I did ritalin (by order from a phycisian for 6 years, from age 6 to 12, but when i started smoking 5-6 cigarettes a day, i felt "calmer" and i started getting my apetite for food again (ritalin took away my apetite, i was a skinny little fu**er.
More about the Bullying that took place in my life; I was bullied from the time when older kids could throw me off my tricycle, the bastards ruined 7 bicycles i had, and my parents blamed ME for ruining them, especially my dad. So i gave up on being outside for the most part, and got suckered into video games, and computers, along with technology in general. And i have to say that i'm pretty happy with that, except for the part where i'm socially awkward, and i have some problems talking to girls.
Aaaaaaaaaaaaaaanyway, Sorry for jackin' your thread bro.
But i gave up smoking last year, in january to be exact, as i told my friends that my new year's resolution (1280x1024) was to give up on smoking, so i did. but i found my life to be exctremely depressing, and being the person i am, i don't like drugs. (drugs as in pills, and needles scare the living shit out of me).
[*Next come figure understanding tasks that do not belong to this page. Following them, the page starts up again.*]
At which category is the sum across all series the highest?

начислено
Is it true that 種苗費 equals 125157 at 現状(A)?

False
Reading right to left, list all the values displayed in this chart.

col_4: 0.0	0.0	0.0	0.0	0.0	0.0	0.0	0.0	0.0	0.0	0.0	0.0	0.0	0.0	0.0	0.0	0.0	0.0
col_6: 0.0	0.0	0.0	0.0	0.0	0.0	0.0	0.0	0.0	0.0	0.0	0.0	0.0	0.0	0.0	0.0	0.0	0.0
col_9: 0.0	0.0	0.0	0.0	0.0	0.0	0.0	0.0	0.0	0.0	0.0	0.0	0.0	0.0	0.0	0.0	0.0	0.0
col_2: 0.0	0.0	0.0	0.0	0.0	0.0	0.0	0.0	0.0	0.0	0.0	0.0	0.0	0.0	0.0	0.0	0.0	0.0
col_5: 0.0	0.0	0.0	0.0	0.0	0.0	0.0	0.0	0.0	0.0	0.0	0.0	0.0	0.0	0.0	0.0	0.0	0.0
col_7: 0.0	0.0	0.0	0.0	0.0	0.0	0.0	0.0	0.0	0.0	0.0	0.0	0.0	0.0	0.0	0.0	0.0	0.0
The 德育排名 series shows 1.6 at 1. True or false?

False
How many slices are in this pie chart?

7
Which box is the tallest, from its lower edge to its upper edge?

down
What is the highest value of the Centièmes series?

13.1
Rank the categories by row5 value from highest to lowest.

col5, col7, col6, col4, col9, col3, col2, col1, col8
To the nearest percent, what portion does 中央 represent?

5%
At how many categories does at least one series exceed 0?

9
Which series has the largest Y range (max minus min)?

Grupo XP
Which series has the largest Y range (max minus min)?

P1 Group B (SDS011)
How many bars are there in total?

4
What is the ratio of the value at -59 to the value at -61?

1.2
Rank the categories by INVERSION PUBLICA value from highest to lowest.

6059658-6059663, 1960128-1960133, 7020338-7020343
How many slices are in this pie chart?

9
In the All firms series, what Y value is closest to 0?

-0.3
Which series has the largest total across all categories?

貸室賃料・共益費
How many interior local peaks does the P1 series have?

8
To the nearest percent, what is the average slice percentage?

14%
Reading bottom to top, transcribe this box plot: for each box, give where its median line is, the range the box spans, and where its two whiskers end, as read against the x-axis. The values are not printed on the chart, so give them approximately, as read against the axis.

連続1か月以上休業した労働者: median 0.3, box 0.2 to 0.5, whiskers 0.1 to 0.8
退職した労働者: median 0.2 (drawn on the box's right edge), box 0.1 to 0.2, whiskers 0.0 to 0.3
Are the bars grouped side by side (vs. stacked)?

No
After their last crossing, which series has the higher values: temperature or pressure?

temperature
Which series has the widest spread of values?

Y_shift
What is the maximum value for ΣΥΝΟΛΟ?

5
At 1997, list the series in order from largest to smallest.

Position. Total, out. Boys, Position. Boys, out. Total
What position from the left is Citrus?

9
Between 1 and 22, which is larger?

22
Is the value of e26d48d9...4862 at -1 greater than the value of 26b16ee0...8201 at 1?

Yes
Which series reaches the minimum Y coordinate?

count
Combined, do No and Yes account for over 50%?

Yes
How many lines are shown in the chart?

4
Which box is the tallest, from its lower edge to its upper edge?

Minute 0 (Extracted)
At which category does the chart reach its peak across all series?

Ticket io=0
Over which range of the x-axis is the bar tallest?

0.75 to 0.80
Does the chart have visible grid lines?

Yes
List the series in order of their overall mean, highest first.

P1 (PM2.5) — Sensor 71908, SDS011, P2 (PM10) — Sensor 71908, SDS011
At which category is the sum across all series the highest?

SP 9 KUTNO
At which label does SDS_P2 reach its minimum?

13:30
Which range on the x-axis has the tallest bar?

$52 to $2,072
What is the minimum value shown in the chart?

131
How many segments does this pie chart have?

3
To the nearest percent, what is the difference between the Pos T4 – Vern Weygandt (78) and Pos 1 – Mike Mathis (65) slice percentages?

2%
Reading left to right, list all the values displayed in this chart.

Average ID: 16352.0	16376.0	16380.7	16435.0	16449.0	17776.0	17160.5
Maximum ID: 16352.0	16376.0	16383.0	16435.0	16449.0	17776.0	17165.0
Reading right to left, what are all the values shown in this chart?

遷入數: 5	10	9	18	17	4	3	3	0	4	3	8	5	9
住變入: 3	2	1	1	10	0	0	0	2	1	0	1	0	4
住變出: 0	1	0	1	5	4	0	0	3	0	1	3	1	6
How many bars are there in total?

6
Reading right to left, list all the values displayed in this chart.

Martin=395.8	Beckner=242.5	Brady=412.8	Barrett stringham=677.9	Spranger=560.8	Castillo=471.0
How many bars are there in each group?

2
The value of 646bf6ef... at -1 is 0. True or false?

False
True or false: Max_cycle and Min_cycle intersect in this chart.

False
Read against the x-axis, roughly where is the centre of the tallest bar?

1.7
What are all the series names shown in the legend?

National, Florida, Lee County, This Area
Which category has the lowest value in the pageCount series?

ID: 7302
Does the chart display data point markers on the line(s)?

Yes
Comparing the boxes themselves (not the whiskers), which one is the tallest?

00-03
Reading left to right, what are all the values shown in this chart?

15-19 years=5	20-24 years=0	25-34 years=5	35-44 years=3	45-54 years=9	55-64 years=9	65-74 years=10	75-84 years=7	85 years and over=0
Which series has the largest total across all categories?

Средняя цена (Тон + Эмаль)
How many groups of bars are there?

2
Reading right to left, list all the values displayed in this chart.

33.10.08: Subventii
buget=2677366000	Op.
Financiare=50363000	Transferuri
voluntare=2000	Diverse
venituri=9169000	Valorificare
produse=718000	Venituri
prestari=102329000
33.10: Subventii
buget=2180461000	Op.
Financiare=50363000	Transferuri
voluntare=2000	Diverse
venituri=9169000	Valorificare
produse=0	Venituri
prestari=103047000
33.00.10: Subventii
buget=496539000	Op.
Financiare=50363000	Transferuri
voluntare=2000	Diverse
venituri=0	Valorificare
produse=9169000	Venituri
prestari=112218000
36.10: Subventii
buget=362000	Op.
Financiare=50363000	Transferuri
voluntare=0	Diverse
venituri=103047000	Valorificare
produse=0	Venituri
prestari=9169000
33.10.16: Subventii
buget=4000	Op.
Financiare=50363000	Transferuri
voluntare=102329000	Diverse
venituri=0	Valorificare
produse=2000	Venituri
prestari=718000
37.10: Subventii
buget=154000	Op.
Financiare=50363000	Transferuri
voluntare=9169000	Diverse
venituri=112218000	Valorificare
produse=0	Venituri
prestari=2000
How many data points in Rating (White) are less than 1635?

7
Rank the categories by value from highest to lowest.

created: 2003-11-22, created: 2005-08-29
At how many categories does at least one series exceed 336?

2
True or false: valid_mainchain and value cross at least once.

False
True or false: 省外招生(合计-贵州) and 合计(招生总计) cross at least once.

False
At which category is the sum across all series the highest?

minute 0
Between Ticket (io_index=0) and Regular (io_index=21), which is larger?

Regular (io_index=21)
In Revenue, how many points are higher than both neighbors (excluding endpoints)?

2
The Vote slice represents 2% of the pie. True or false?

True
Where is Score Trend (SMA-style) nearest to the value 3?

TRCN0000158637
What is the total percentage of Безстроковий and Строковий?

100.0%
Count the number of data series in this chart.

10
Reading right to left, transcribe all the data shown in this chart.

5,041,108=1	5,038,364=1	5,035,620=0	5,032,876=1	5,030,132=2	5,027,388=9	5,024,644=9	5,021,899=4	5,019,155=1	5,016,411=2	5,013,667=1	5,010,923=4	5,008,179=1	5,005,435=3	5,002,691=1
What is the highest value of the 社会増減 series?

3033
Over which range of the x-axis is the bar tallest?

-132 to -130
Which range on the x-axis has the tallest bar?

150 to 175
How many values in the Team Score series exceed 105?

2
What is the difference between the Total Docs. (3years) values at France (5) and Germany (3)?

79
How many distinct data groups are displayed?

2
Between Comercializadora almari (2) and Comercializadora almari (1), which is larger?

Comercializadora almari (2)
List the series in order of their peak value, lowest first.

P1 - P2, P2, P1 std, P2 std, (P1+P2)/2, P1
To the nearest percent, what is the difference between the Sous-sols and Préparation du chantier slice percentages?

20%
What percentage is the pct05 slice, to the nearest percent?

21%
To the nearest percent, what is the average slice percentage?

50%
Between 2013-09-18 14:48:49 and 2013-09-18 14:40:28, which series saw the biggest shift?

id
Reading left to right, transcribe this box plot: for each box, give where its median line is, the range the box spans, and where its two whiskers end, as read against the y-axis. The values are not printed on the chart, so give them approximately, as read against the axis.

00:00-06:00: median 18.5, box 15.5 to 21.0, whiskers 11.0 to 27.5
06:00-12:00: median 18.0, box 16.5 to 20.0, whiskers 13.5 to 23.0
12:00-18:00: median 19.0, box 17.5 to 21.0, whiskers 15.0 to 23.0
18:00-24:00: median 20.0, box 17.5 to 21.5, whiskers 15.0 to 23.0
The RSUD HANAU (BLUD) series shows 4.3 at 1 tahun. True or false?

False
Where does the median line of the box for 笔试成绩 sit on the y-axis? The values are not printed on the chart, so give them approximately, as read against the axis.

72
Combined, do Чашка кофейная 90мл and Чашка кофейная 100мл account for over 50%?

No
So i started again, but last year, something pretty awesome happened to me, i gots a girlfriend, who unfortunately only dated me for about 2 and a half month (think it was because of me, but she left me for somebody she hadn't even met, and lived on the other side of the country). So after not having smoked for 2 months (thanks *****). i started Again, now i was just extremely depressed, didn't shower more than maybe once a week, didn't brush my teek more than maybe 4-6 times a month, and hardly got out of bed anyway, because i couldn't find a point in doing so.
But Anyway, onto the outro of this extremely long almost blog-like post.
I've made up my mind about giving up smoking, and it's going to happen later tonight (right now, it's 05:17 icelandic time) and i'm giving up right after work, because i don't want to be sweating like a dirty pig, so... Kudos to me if i can pull it through, which i will, i want to, and i'm going to.
Thanks for reading this extremely long reply, if you did.